Why the director makes all the difference – Zero Dark Thirty

Zero Dark Thirty - Official Poster - from IMDB.com

Zero Dark Thirty – Official Poster – from IMDB.com

Zero Dark Thirty (2013)

Director: Kathryn Bigelow
Writer: Mark Boal
Stars: Jessica Chastain, Joel Edgerton, Chris Pratt

It took over ten years for Osama Bin Laden to be found, captured, and killed. Zero Dark Thirty is a film about how long the journey to finding him was, and how the things the military did to get him were “necessary”.

Some may say that this film is pro-torture and anti-Islam and in some ways it is but it is so much more than a propaganda film. Kathryn Bigelow has a flare for creating intensely gripping and realistic films and Zero Dark Thirty is one of her best. The intensity of this film doesn’t come from the subject matter, although it is a gripping story. It comes from the way Bigelow has directed the film. It is the moments of stillness that make this film so fantastic. You view the characters from the outside, disconnected and watchful but when it comes to the highly intense scenes you are thrown into the action with deliberate closeness. It creates for an interesting experience as a viewer as you feel both disconnected and deeply involved at the same time. It is a fascinating and wonderful sensation as a viewer.
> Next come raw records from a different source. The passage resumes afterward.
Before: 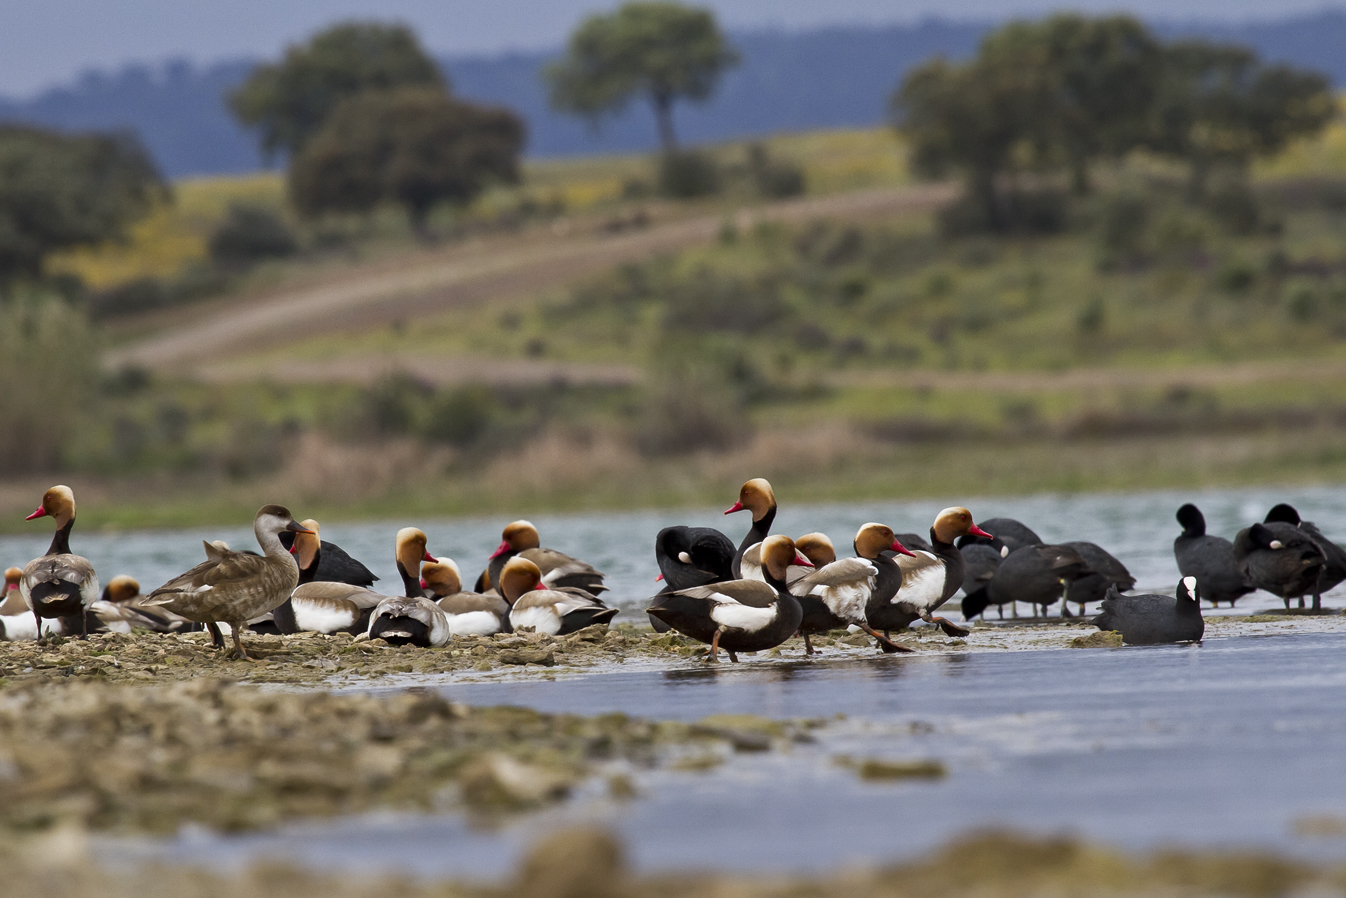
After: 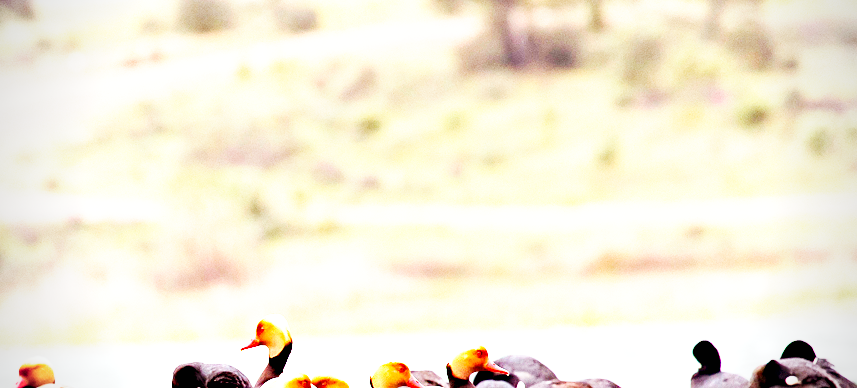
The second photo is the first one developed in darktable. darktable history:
rgb levels: mode RGB, independent channels, levels [[0, 0.474, 1], [0, 0.5, 1], [0, 0.5, 1]]
crop: left 36.005%, top 18.293%, right 0.31%, bottom 38.444%
local contrast: mode bilateral grid, contrast 100, coarseness 100, detail 91%, midtone range 0.2
haze removal: compatibility mode true, adaptive false
vignetting: on, module defaults
exposure: black level correction 0.001, exposure 2.607 EV, compensate exposure bias true, compensate highlight preservation false
base curve: curves: ch0 [(0, 0) (0.007, 0.004) (0.027, 0.03) (0.046, 0.07) (0.207, 0.54) (0.442, 0.872) (0.673, 0.972) (1, 1)], preserve colors none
The other point of greatness in this film is Jessica Chastain’s performance. It is perfect. Chastain portrays a real woman. It isn’t a feminine or masculine spy type but a perfect balance of intelligence and humanity. It is a mellow and grounded performance that reveals so much about the reality of the resilience of intelligence workers in war. The harshness of their work and the reality of war is portrayed so realistically through this film that it gives this story a believability unlike other war films that have come before it.

This film is a narrative of how the world leader of terrorism was killed and how a woman’s determination to find him was so strong that she devoted her life and career to the cause. It tells the tale of how loss and moral ambiguity can cloud a person’s judgment and about how having a single focus and single mission in life can leave you with a sense of empty relief when it is all said and done.